Monday, March 7, 2011

$200 Oil Certain

Petrol prices could double, minister warns
5 March 2011
, by Lewis Smith (The Independent UK)


Soaring petrol prices could reach £2 a litre if the situation in Libya and other oil-producing nations in the region worsens, the Overseas Development Minister has warned.

Alan Duncan fears the record $147-a-barrel price reached for oil in 2008 will be smashed unless calm returns to the Middle East and North Africa in the coming months.

The minister, a former oil trader, said that $200 a barrel is quite possible, and if oil-producing nations are hit by co-ordinated terrorist action on top of the revolutionary unrest, the price could reach $250 a barrel, which would see the advent of the £2 litre.

He said in a newspaper interview: "I've been saying in government for two months that if this does go wrong, £1.30 at the pump could look like a luxury. $200 is on the cards.


The suggestion that oil prices could reach $200 a barrel prompted renewed warnings that it could lead to a double-dip recession because of the increased pressure on household income.

A survey by Theos, a think tank, suggested that fuel price rises combined with cuts in public services are the issues most likely to bring widespread protests in Britain.

Saudi Arabia's `Day of Rage' Lures Record Bets on $200 Oil: Chart of Day

7 March 2011
, by Ann Koh and Kim Kyoungwha (Bloomberg)


Options traders are betting more than ever that crude oil is heading to $200 a barrel as some websites call for a “Day of Rage” in Saudi Arabia and anti- government protests spread in the Middle East and North Africa.

The CHART OF THE DAY shows open interest, or the number of outstanding contracts, for “call” options to buy New York crude for June delivery at $200 a barrel.

The number has escalated, along with crude futures, to the highest since the options started trading in July 2009 amid worsening civil unrest in Libya and rare demonstrations in Saudi Arabia.


The price of oil is going to go up, whether you like it to or don’t,” said Juerg Kiener, chief investment officer at Swiss Asia Capital Ltd. in Singapore.

If Saudi Arabia fails, then I say you have a fire in the house. They gave out $30 billion of money so maybe they’ll buy time.
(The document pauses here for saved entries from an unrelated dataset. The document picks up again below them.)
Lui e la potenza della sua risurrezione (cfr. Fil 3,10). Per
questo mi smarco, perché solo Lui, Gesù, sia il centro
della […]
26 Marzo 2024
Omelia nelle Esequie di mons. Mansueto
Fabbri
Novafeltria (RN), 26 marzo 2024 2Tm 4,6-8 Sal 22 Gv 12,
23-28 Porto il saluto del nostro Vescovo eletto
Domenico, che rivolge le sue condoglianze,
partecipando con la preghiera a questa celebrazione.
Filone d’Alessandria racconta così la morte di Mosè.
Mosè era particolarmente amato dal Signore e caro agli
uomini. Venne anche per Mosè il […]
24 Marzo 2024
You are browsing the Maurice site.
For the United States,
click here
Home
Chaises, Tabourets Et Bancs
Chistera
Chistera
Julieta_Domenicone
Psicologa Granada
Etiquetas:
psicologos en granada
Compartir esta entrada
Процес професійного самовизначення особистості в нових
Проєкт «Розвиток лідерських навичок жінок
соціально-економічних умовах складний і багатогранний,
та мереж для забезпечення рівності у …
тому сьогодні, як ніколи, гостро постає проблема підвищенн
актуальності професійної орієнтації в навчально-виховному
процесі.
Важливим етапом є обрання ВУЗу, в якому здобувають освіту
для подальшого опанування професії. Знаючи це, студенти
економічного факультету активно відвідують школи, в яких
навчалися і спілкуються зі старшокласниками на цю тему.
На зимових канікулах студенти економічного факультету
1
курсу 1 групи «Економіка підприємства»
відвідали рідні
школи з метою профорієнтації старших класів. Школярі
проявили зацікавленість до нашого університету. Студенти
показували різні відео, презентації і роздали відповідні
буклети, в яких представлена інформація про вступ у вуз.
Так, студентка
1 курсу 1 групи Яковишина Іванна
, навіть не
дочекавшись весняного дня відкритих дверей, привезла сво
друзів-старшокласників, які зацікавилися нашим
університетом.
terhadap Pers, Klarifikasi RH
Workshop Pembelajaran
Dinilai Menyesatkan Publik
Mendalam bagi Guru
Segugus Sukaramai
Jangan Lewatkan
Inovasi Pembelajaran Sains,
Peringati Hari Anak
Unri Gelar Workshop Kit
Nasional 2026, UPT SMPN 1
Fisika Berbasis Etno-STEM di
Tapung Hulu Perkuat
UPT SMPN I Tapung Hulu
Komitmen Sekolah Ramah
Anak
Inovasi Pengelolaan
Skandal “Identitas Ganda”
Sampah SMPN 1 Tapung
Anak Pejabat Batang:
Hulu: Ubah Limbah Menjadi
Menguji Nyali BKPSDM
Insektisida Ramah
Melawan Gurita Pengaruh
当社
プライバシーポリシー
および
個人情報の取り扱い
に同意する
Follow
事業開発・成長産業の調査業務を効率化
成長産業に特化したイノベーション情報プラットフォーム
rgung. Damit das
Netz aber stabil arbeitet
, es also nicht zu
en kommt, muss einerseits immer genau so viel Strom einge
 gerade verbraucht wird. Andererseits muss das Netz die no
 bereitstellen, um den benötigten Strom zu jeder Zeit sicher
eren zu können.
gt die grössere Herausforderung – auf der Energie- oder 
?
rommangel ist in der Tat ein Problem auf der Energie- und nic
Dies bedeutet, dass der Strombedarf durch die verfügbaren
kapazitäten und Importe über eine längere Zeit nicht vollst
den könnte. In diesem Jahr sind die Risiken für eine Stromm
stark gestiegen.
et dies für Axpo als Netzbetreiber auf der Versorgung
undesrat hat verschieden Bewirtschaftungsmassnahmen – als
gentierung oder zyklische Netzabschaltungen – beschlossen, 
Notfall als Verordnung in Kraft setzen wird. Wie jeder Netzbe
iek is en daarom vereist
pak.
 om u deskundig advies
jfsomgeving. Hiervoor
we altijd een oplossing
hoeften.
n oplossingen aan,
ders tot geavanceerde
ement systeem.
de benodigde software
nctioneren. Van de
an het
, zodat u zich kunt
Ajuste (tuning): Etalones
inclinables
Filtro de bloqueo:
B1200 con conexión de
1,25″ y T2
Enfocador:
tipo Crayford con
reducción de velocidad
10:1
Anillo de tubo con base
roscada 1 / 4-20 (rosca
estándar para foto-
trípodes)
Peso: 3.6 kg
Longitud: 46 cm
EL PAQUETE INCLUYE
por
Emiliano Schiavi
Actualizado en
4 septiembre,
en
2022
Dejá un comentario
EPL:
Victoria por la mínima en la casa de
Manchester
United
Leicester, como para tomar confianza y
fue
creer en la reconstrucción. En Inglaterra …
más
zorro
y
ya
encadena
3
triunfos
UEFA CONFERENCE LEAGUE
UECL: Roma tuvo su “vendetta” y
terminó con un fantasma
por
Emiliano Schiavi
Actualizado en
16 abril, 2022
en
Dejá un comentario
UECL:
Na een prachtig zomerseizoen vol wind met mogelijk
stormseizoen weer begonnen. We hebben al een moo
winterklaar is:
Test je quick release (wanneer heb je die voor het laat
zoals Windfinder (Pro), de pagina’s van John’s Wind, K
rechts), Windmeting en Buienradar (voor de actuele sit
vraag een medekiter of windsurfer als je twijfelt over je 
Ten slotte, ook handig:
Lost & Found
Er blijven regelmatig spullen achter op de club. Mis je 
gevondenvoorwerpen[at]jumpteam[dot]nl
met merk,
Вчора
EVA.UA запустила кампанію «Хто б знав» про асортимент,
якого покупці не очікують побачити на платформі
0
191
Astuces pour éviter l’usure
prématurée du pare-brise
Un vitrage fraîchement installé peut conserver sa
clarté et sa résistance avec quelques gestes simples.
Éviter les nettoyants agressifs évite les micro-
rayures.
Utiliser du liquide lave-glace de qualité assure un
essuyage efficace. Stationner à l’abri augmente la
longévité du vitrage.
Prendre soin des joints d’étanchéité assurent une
But I don’t see the problems disappearing.”

Call options grant the holder the right, but not the obligation, to buy a security at an agreed price before a set date.

The $200 June New York crude options expire May 17. Oil rose to $106.45 a barrel today, the highest intraday price since Sept. 29, 2008
Global natural gas supplies could be reduced by about 3 percent if production cuts in Libya spread to other producing nations in the Middle East, Goldman Sachs Group Inc. (GS) said in a report dated March 6.

Gas exports totaling 79 billion cubic meters a year could be cut if social unrest causes disruptions in Egypt, Oman, Yemen and Algeria, said the Goldman analysts led by London-based Samantha Dart. That is the equivalent of 2.6 percent of global supplies and includes 10 billion already suspended in Libya, the report said. Potential disruptions to Algeria would have the largest impact as the country produces 2.7 percent of global output, according to the report.